(Dataset excerpts)

►

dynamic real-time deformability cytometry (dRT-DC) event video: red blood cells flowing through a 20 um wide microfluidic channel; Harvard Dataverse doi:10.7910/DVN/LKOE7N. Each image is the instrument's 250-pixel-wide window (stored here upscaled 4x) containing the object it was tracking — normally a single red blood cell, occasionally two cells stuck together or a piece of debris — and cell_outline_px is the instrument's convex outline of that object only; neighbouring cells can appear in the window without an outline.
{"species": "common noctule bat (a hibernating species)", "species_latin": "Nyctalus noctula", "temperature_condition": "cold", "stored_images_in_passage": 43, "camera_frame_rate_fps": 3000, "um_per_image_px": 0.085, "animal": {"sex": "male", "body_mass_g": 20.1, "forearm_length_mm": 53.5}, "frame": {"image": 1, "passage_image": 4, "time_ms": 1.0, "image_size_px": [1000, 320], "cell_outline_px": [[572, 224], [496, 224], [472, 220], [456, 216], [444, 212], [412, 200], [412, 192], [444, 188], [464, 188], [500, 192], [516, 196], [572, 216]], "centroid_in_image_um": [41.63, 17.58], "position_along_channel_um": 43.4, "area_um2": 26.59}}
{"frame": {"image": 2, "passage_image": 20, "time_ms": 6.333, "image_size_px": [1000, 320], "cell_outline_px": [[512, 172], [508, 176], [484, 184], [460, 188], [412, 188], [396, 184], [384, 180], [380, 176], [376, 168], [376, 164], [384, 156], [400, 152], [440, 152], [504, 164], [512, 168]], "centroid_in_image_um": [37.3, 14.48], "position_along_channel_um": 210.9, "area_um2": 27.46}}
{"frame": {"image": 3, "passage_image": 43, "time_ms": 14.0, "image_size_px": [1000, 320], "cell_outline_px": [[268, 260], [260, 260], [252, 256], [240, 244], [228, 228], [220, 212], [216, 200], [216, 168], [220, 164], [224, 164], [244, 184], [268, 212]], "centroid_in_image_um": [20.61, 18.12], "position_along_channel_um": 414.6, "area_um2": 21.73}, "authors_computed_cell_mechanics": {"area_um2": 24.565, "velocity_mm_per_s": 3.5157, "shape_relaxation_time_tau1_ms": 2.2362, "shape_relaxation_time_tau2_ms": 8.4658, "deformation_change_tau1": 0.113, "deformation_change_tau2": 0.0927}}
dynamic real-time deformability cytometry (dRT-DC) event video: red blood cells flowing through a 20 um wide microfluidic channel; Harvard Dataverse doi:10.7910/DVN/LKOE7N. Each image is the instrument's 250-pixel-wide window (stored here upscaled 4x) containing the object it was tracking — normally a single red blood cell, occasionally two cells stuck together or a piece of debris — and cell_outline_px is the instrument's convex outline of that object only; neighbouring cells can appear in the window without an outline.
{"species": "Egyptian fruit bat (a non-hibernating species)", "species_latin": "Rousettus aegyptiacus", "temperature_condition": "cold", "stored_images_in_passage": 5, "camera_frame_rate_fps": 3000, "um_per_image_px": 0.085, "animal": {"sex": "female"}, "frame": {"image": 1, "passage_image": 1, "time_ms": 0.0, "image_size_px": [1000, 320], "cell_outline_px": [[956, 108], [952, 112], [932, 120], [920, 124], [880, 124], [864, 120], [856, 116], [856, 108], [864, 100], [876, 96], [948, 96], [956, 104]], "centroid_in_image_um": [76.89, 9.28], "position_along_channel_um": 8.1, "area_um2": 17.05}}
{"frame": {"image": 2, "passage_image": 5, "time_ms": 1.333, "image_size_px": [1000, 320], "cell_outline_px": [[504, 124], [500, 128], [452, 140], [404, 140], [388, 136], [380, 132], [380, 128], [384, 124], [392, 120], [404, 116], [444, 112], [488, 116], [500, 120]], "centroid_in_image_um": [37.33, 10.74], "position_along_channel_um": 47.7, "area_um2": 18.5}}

◄

GOAL OF THE EXERCISE
Output the data above exactly, please, line for line.

RESULT OF THE TASK
dynamic real-time deformability cytometry (dRT-DC) event video: red blood cells flowing through a 20 um wide microfluidic channel; Harvard Dataverse doi:10.7910/DVN/LKOE7N. Each image is the instrument's 250-pixel-wide window (stored here upscaled 4x) containing the object it was tracking — normally a single red blood cell, occasionally two cells stuck together or a piece of debris — and cell_outline_px is the instrument's convex outline of that object only; neighbouring cells can appear in the window without an outline.
{"species": "common noctule bat (a hibernating species)", "species_latin": "Nyctalus noctula", "temperature_condition": "cold", "stored_images_in_passage": 43, "camera_frame_rate_fps": 3000, "um_per_image_px": 0.085, "animal": {"sex": "male", "body_mass_g": 20.1, "forearm_length_mm": 53.5}, "frame": {"image": 1, "passage_image": 4, "time_ms": 1.0, "image_size_px": [1000, 320], "cell_outline_px": [[572, 224], [496, 224], [472, 220], [456, 216], [444, 212], [412, 200], [412, 192], [444, 188], [464, 188], [500, 192], [516, 196], [572, 216]], "centroid_in_image_um": [41.63, 17.58], "position_along_channel_um": 43.4, "area_um2": 26.59}}
{"frame": {"image": 2, "passage_image": 20, "time_ms": 6.333, "image_size_px": [1000, 320], "cell_outline_px": [[512, 172], [508, 176], [484, 184], [460, 188], [412, 188], [396, 184], [384, 180], [380, 176], [376, 168], [376, 164], [384, 156], [400, 152], [440, 152], [504, 164], [512, 168]], "centroid_in_image_um": [37.3, 14.48], "position_along_channel_um": 210.9, "area_um2": 27.46}}
{"frame": {"image": 3, "passage_image": 43, "time_ms": 14.0, "image_size_px": [1000, 320], "cell_outline_px": [[268, 260], [260, 260], [252, 256], [240, 244], [228, 228], [220, 212], [216, 200], [216, 168], [220, 164], [224, 164], [244, 184], [268, 212]], "centroid_in_image_um": [20.61, 18.12], "position_along_channel_um": 414.6, "area_um2": 21.73}, "authors_computed_cell_mechanics": {"area_um2": 24.565, "velocity_mm_per_s": 3.5157, "shape_relaxation_time_tau1_ms": 2.2362, "shape_relaxation_time_tau2_ms": 8.4658, "deformation_change_tau1": 0.113, "deformation_change_tau2": 0.0927}}
dynamic real-time deformability cytometry (dRT-DC) event video: red blood cells flowing through a 20 um wide microfluidic channel; Harvard Dataverse doi:10.7910/DVN/LKOE7N. Each image is the instrument's 250-pixel-wide window (stored here upscaled 4x) containing the object it was tracking — normally a single red blood cell, occasionally two cells stuck together or a piece of debris — and cell_outline_px is the instrument's convex outline of that object only; neighbouring cells can appear in the window without an outline.
{"species": "Egyptian fruit bat (a non-hibernating species)", "species_latin": "Rousettus aegyptiacus", "temperature_condition": "cold", "stored_images_in_passage": 5, "camera_frame_rate_fps": 3000, "um_per_image_px": 0.085, "animal": {"sex": "female"}, "frame": {"image": 1, "passage_image": 1, "time_ms": 0.0, "image_size_px": [1000, 320], "cell_outline_px": [[956, 108], [952, 112], [932, 120], [920, 124], [880, 124], [864, 120], [856, 116], [856, 108], [864, 100], [876, 96], [948, 96], [956, 104]], "centroid_in_image_um": [76.89, 9.28], "position_along_channel_um": 8.1, "area_um2": 17.05}}
{"frame": {"image": 2, "passage_image": 5, "time_ms": 1.333, "image_size_px": [1000, 320], "cell_outline_px": [[504, 124], [500, 128], [452, 140], [404, 140], [388, 136], [380, 132], [380, 128], [384, 124], [392, 120], [404, 116], [444, 112], [488, 116], [500, 120]], "centroid_in_image_um": [37.33, 10.74], "position_along_channel_um": 47.7, "area_um2": 18.5}}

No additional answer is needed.